3d harmonic oscillator, probability m=0

[Ziggy12]

Homework Statement

The problem asked me to derive an expression for the stationary wave function of the 3d harmonic oscillator which I have done. It then tells me a particle is in the stationary state $$\psi_{n_x,n_y,n_z}(x,y,z)=\psi_{100}(x,y,z)$$
and to express this in spherical coordinates. (This is I have done too)
The question is, what is the probability that a measurement of the quantum number m, will return the value m=0?

Homework Equations

$$\psi_{1,0,0}(x,y,z)=
\left(\frac{m\omega}{\pi \hbar}\right)^{3/4}\sqrt{\frac{2m\omega}{\hbar}}xe^{-\frac{m\omega}{2\hbar}(x^2+y^2+z^2)}
$$

$$\psi(r,\theta,\phi)=
\left(\frac{m\omega}{\pi \hbar}\right)^{3/4}\sqrt{\frac{2m\omega}{\hbar}}r\sin(\theta)\cos(\phi)e^{-\frac{m\omega}{2\hbar}(r^2)}$$(What I have derived)

The Attempt at a Solution

I'm not sure how this quantum number $$m$$ is related to $$n_x,n_y,n_z$$ and have no idea how to find this probability. The probability to find a particle in a particuliar state is usually given by the constants $$|c_n|^2$$.
Is that what am I supposed to calculate?Regards
Thomas

 

[Dr. Courtney]

You have a 3D problem, but only a 1D relevant equation.

If m is the quantum number related to orbital angular momentum (or a component of it), then you probably need to approach the problem in an appropriate coordinate system (most likely spherical).

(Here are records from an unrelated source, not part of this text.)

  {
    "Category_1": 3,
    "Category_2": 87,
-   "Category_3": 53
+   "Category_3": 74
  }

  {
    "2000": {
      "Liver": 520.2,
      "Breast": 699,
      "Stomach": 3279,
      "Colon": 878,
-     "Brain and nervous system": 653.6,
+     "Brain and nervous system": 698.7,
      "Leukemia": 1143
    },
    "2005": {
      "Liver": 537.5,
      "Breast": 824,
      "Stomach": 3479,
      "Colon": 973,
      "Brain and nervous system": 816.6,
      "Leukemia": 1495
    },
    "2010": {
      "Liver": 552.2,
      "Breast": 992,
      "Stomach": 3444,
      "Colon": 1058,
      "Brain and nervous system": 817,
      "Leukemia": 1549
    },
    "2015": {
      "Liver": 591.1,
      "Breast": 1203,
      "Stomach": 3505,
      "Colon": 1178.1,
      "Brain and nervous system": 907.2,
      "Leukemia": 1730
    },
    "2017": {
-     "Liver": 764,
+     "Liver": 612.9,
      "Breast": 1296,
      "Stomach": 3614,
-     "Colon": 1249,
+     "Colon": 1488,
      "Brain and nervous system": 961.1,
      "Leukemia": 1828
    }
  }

Somewhere along the way, the potential and the Hamiltonian and the Schrodinger equation will also be relevant.

 

[Ziggy12]

Thanks for your answer.
Yes sorry, it seems I forgot the y and z components. It supposed to be
$$\psi_{1,0,0}(x,y,z)=
\left(\frac{m\omega}{\pi \hbar}\right)^{3/4}\sqrt{\frac{2m\omega}{\hbar}}xe^{-\frac{m\omega}{2\hbar}(x^2+y^2+z^2)}
$$

And the energy levels are:
$$E_{n_x,n_y,n_z}=\left(n_x+\frac12\right)\hbar\omega+\left(n_y+\frac12\right)\hbar\omega+\left(n_z+\frac12\right)\hbar\omega$$

Yes I changed to spherical coordinates, but I don't know what I'm supposed to do with it.
In spherical coordinates we get:
$$\psi(r,\theta,\phi)=
\left(\frac{m\omega}{\pi \hbar}\right)^{3/4}\sqrt{\frac{2m\omega}{\hbar}}r\sin(\theta)\cos(\phi)e^{-\frac{m\omega}{2\hbar}(r^2)}$$

 

[Ziggy12]

If the magnetic quantum number m=0, then the obital quantum number l is also zero. This can only happens in the ground state. Correct me if I'm wrong.
So basically it asks me what the probability of this state to spontaneously jump off from this state to the ground state?
But if I know that the particle in the given state, then another measurement should return me the same value. This means the probability is zero?

 

[Dr. Courtney]

I was expecting spherical harmonics with the corresponding quantum numbers.

 

[Ziggy12]

Well I don't know those, that's the point. I don't know how $$n_x,n_y,n_z$$ relates to the quantum numbers $$n,m,l$$

 

[blue_leaf77]

Look at the table at the bottom of this link http://quantummechanics.ucsd.edu/ph130a/130_notes/node244.html
There you can see how you should expect the state in Cartesian representation should expand to in the spherical representation in each subspace specified by each energy level. It's then a simple matter to calculate the expansion coefficient since you also have found the expression of the $100$ state in spherical coordinate.